■ **WHAT IS NEEDED**: Pictures are not repeated. Every line from the beginning of the entries through the one with "33 202 110.5" is restated exactly.

MATERIAL FOR THIS EXERCISE Start Marker

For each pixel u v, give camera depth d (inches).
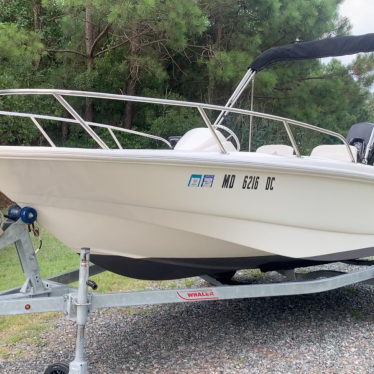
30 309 102.3
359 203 141.3
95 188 107.7
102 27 419.2
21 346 126.2
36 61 391.2
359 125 186.5
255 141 426.9
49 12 435.8
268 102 498.3
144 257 124.1
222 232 122.7
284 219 129.0
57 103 401.4
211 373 109.6
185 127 429.4
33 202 110.5
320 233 137.2
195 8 364.8
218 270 137.8
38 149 101.3
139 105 458.0
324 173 128.6
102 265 124.8
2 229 107.7
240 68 416.2
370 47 155.3
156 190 111.6
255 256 131.7
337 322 146.3
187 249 124.7
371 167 143.6
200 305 164.6
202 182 114.7
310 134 514.3
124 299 107.5
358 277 140.0
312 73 539.5
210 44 463.2
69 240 118.4
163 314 154.6
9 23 361.7
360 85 535.8
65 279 136.2
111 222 114.3
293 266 142.9
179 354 121.6
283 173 123.4
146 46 422.0
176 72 487.8
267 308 161.0
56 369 101.3
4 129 341.7
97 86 429.4
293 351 122.5
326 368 111.2
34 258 113.4
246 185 120.3
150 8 333.7
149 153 106.8
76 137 440.8
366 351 122.0
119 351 123.7
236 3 437.1
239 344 128.1
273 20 449.1
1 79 328.5
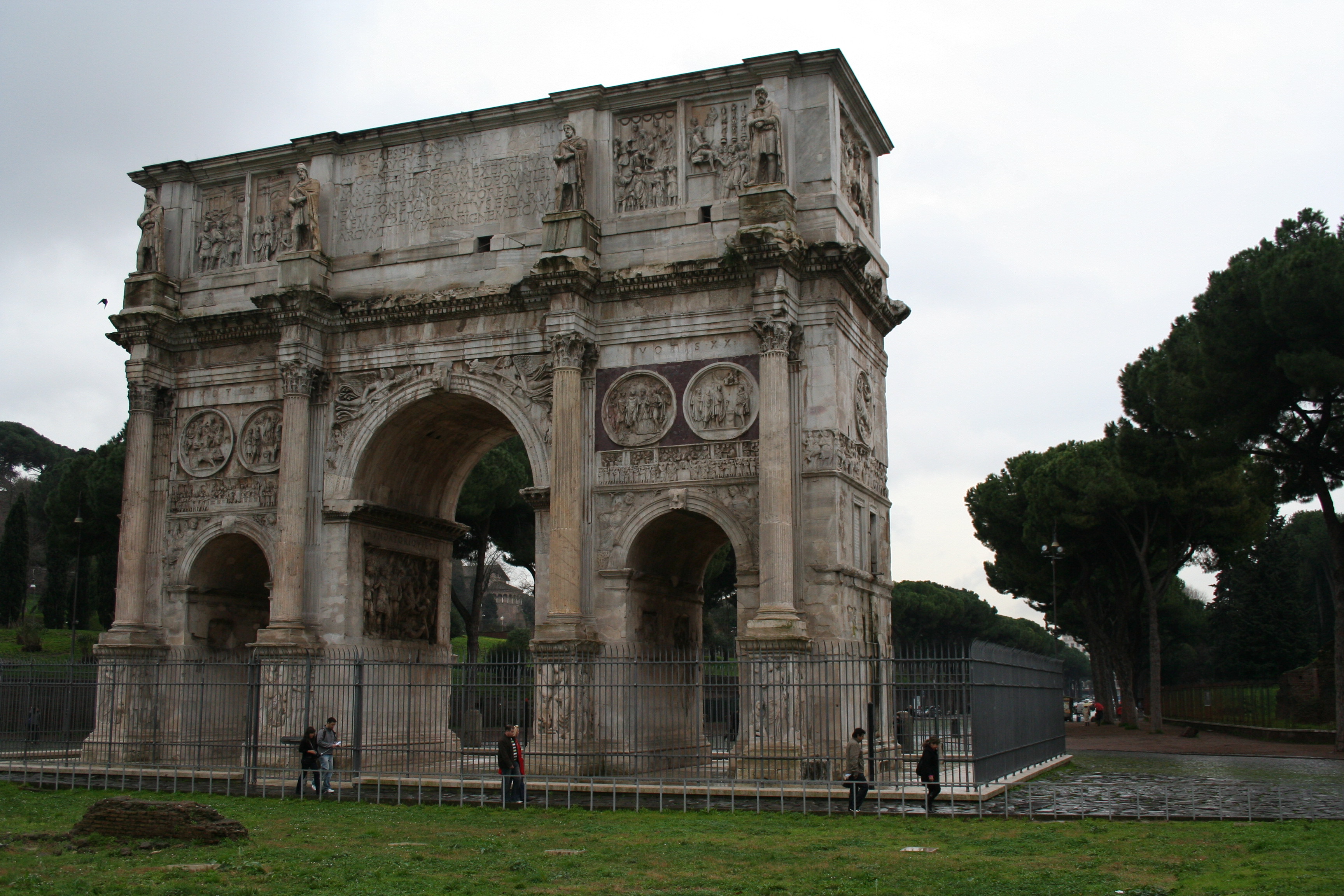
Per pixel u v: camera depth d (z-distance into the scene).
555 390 39.34
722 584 84.88
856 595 38.75
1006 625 156.38
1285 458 54.06
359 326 43.47
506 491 73.69
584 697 37.38
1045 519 74.62
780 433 36.75
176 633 44.56
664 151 41.31
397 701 44.03
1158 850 22.39
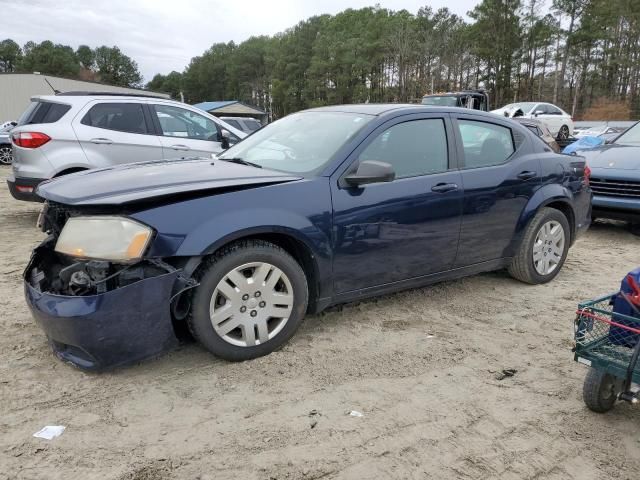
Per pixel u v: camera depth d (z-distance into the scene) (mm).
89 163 6676
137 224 2865
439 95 18016
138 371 3160
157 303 2900
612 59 61281
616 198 6824
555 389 3123
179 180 3260
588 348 2697
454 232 4152
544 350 3633
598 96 65000
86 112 6762
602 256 6172
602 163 7074
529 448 2568
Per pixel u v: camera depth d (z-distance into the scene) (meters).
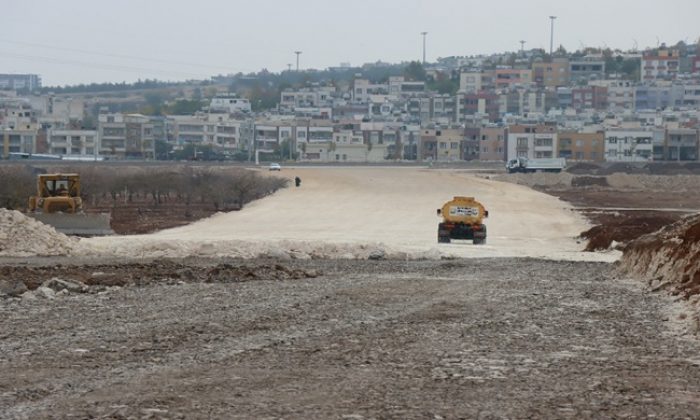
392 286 56.31
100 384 27.39
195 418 23.61
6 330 37.28
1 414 23.67
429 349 34.31
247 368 30.14
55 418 23.31
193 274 58.75
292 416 23.98
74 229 97.62
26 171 188.62
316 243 88.75
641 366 31.69
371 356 32.66
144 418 23.44
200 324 39.28
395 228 131.00
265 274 60.78
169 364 30.59
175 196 194.38
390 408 25.00
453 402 25.81
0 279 54.03
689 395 27.16
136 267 63.91
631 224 112.94
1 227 78.38
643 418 24.36
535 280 61.50
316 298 49.31
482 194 196.62
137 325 38.84
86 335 36.19
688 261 58.66
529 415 24.48
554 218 149.12
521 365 31.58
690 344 36.25
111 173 198.75
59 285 50.62
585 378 29.52
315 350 33.66
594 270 70.62
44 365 30.22
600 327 40.44
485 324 40.84
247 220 141.25
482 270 69.50
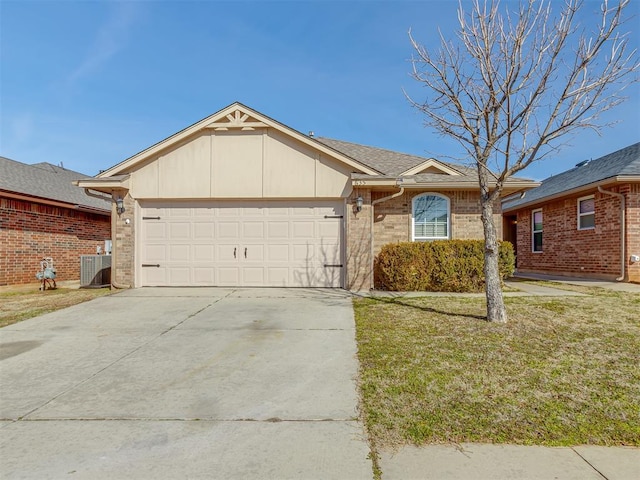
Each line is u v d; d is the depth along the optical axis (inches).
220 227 378.6
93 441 106.0
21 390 141.8
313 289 365.7
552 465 92.1
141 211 380.5
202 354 181.2
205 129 371.9
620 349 175.8
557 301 297.4
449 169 436.1
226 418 118.9
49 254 475.5
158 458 97.7
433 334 204.1
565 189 512.1
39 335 214.5
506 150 219.3
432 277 361.7
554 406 121.0
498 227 417.1
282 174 370.6
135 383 147.6
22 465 94.7
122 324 237.6
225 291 353.7
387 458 96.1
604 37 196.9
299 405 127.0
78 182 362.3
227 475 90.3
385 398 128.9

MATERIAL FOR THIS EXERCISE End Marker

■ **ANSWER SECTION**:
For each pixel u v, give camera depth d (inches).
30 309 102.3
359 203 141.3
95 188 107.7
102 27 419.2
21 346 126.2
36 61 391.2
359 125 186.5
255 141 426.9
49 12 435.8
268 102 498.3
144 257 124.1
222 232 122.7
284 219 129.0
57 103 401.4
211 373 109.6
185 127 429.4
33 202 110.5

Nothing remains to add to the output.